Model performance is also investigated in some snow-dominated and dry
catchments in more detail through time series comparison. The poor
performance of JSBACH and MPI-HM in snow-dominated regions is mainly related
to negative phase shifts compared to GRACE. MPI-HM simulates identical snow
variations to LSDM; however, the different simulations of subsurface water
and especially surface water still lead to different TWS variations in
snow-dominated regions. Despite the missing surface water
component, the simulated snow variations in JSBACH already show smaller
amplitude and negative phase differences compared with all the other models.

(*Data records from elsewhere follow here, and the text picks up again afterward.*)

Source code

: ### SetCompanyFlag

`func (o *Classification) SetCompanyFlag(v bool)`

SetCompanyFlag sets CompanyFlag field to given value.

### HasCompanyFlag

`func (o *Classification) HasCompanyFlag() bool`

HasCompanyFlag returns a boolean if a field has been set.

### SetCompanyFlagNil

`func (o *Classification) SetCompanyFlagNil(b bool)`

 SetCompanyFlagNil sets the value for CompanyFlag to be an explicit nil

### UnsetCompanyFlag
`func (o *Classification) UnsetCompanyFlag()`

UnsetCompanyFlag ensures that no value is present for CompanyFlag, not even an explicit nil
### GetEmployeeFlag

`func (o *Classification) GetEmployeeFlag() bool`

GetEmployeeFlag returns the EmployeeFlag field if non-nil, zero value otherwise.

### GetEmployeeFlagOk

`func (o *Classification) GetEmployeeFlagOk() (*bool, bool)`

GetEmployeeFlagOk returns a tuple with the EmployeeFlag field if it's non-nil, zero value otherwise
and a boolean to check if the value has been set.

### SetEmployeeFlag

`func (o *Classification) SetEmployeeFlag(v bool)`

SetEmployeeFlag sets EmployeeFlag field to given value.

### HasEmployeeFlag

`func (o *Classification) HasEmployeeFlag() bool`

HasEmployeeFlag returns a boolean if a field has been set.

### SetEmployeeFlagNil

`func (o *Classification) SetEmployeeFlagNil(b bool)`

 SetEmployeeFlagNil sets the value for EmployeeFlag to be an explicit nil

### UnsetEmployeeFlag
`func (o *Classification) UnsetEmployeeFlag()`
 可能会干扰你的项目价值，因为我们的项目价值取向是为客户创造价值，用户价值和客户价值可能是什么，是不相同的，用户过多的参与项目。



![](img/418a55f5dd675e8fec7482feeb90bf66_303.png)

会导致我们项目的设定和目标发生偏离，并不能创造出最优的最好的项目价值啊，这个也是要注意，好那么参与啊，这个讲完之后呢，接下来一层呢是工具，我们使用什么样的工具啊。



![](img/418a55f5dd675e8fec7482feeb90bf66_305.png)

This could be related to the fact that JSBACH simulates snow in a more
physical way based on energy balance, which is totally different from the
degree-day method applied by all the other models. The comparably better
agreement of LSDM and WGHM with GRACE in terms of TWS in these snow-dominated
basins is partly caused by the realistic surface water component represented
by these two models. In the dry catchments, the impact from AET on TWS is
relatively strong. The smaller AET from MPI-HM also leads to better agreement
with GRACE, whereas LSDM shows large differences with GRACE in terms of TWS,
especially at some dry basins in central Africa, partly due to the overly
simple evaporation scheme. PET is simulated using a superior parametrization
by MPI-HM, while LSDM still applies the traditional Thornthwaite method based
solely on air temperature. The groundwater considered by WGHM also has some
impact on the simulated TWS, especially at basins such as
Tocantins, Mekong, Niger and
Mississippi. At the Yukon basin, we found the bad performance of all models
in terms of TWS when compared with GRACE, which could be due to the effects
of atmospheric and oceanic de-aliasing errors not further discussed in our
current study. In future, we would like to assess all possible errors of
GRACE TWS through investigation of simulated GRACE-type gravity field time
series based on realistic orbits and instrument error
assumptions as well as background error assumptions out of the updated ESA
Earth system model , which we believe will
further help to explain the discrepancy between global models of the
terrestrial water cycle and GRACE satellite observations.